I did a small mash of grains with 1lb of American 2-row barley, .25lb Victory, .25lb Aromatic, .25lb of Caramunich, 1lb of Red Wheat (which should help with a great foamy head), and .5lb of British Cara Malt. I mashed all of that at about 152, with a few temperature spikes (160) and drops (148) as I tried to keep things warm for about 90 minutes. The mash was a total of 3.25lbs of grains to 4.75 quarts of water. I washed the grains some with 150 degree water to get as much flavor out of them as possible, and this brought the volume I planned to boil up to about 3 gallons or so.

I added a 1/2 ounce of Columbus hops, 12.2 AA% and 3 lbs of John Bull Maris Otter liquid extract, which is basically a British pale ale extract. I also added 1 lb of Dry Malt Extract, which I had from one of the homebrewing supply websites. I thought I took better notes than I did, so it could have been 2lbs actually, but well, we'll find out the hard way.

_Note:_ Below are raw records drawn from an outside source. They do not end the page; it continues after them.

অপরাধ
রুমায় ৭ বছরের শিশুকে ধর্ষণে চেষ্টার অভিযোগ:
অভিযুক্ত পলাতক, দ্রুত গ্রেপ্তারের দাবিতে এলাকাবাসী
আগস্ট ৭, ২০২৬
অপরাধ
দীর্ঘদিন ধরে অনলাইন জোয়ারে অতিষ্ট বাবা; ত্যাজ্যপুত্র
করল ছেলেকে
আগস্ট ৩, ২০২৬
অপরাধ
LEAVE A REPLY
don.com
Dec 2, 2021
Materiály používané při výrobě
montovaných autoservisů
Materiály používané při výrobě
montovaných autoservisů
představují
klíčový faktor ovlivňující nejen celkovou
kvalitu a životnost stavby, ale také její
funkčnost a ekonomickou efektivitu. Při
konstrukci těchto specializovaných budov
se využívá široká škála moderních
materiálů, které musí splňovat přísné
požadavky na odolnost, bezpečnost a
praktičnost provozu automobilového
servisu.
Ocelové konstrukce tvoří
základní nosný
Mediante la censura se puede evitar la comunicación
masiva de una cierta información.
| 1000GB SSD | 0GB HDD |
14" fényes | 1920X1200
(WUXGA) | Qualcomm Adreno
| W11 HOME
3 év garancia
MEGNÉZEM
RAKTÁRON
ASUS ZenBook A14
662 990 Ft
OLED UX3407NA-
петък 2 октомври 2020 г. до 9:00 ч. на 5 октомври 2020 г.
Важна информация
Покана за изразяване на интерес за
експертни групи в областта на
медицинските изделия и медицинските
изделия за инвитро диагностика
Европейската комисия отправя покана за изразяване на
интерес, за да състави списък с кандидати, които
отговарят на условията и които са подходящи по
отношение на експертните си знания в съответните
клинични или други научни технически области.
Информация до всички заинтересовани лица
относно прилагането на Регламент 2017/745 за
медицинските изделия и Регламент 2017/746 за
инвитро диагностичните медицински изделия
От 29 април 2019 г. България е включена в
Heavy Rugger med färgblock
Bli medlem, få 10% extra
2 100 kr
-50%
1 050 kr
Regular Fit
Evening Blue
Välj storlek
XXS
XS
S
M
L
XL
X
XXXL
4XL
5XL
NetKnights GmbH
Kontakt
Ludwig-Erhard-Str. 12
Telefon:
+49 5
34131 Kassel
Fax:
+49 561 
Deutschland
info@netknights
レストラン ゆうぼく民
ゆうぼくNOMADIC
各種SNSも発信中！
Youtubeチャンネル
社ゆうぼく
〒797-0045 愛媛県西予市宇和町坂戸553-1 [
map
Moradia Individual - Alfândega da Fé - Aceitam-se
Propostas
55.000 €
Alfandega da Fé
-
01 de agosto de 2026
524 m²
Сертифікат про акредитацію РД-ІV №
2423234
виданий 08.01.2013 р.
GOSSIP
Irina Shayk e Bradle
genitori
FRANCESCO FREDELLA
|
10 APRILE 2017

Whatever I did, I hit the expected starting gravity of 1.056. However, there was one hiccup in the whole equation. I used a Wyeast Smack Pack of London ESB yeast. The way these things work is, you place it on the counter, locate the nutrient pack that is inside, smack the shit out of it, then the yeast have something to snack on, which wakes them up, gets them multiplying a little, and well, the still sealed outer pack starts to inflate from the gases emitted by the yeast. There was very little inflation, so I actually prepared a package of dry beer yeast, from a brand called Nottingham, that I've never used before, but have had around the house for awhile from previously purchased kits.

Fermentation went off without a hitch, I guess a little over 2 weeks ago. This week I'm going to rack the beer to the secondary carboy, bottle the Belgian Saison I made before this, and test the gravity of the Red Ale.